Task A →
Reproduce word for word the part of the motion-tracking passage starting at "2.1 Motion tracking" and ending at "frames of video.".
Task B →
Condense the paragraph of the motion-tracking passage that begins "Our proposed approach uses optical flow" into a short bulleted list that keeps its main facts.

Object tracking is part of the proposed system which collects temporal and spatial information about the object under consideration from the video sequence. Semantic information such as trajectories of detected objects is obtained from motion tracking which is used as an input for 3D computation and mapping while displaying the results on Google Map. As the coordinates of video space and Google space are different, so in order to perform mapping among the two different spaces, 3D mapping is performed. Time-stamped glyph is generated to represent the semantic information on video and Google space.

2.1 Motion tracking and semantic event display

The importance of motion tracking in videos is undeniable since it is beneficial in many applications. Semantic video analysis [35, 36] is used for extracting only important information notably speed, type of vehicle, and trajectory and lane changing from the video. This information is automatically extracted, which is represented in terms of high level descriptors, indexing, searching, and retrieving the video content. Tracking involves the maintenance of appearance, velocity, and position of each observable object over frame sequences. Object detection is performed by linking each object to the most similar segment in consecutive frames of video.

A common representation of trajectory is tracking of flow vectors. This trajectory information forms the basis for further analysis. As vehicle do not move in a straight line in a given frame. Subsequently, trajectories of vehicle are not smooth. Figures 9 and 10 represents the chaotic trajectories of vehicles taken from three different surveillance videos. Each vehicle trajectory is obtained by tracking the individual detected vehicle.

Figure 11 shows the smooth curves which are obtained by applying the Bezier curve on chaotic trajectories of detected vehicles. Several vehicle trajectories obtained using motion tracking are shown on map as well as video space.

Our proposed approach uses optical flow [37, 38] for tracking the motion flow of objects (Fig. 12). Subsequently, motion vectors represent the video contents at semantic level over time and are capable of representing visual information changes [39]. Optical flow [37, 38] research employs intensity changes of pixels and determination of pixels’ movement in image sequence. An optical flow based system is proposed which detects and tracks the motion vectors. Motion flow estimation is performed frame by frame, and vehicle density is estimated. Thresholding is done to remove the noise in optical flow generation.

Given material →
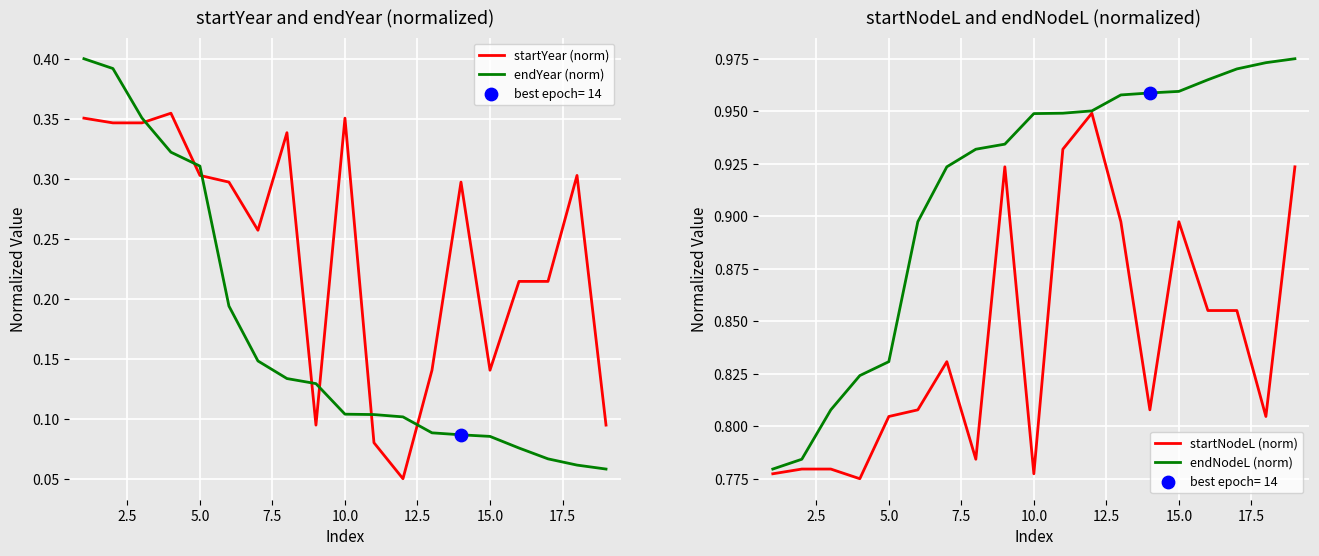

What are all the series names shown in the legend?

startYear (norm), endYear (norm), startNodeL (norm), endNodeL (norm)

Exercise output A →
2.1 Motion tracking and semantic event display

The importance of motion tracking in videos is undeniable since it is beneficial in many applications. Semantic video analysis [35, 36] is used for extracting only important information notably speed, type of vehicle, and trajectory and lane changing from the video. This information is automatically extracted, which is represented in terms of high level descriptors, indexing, searching, and retrieving the video content. Tracking involves the maintenance of appearance, velocity, and position of each observable object over frame sequences. Object detection is performed by linking each object to the most similar segment in consecutive frames of video.

Exercise output B →
- The proposed approach tracks the motion flow of objects with optical flow.
- Motion vectors represent video contents at a semantic level over time and can represent changes in visual information.
- Optical flow research uses changes in pixel intensity and determines how pixels move across an image sequence.
- The proposed system detects and tracks motion vectors.
- Motion flow is estimated frame by frame, along with vehicle density.
- Thresholding removes noise from the optical flow generation.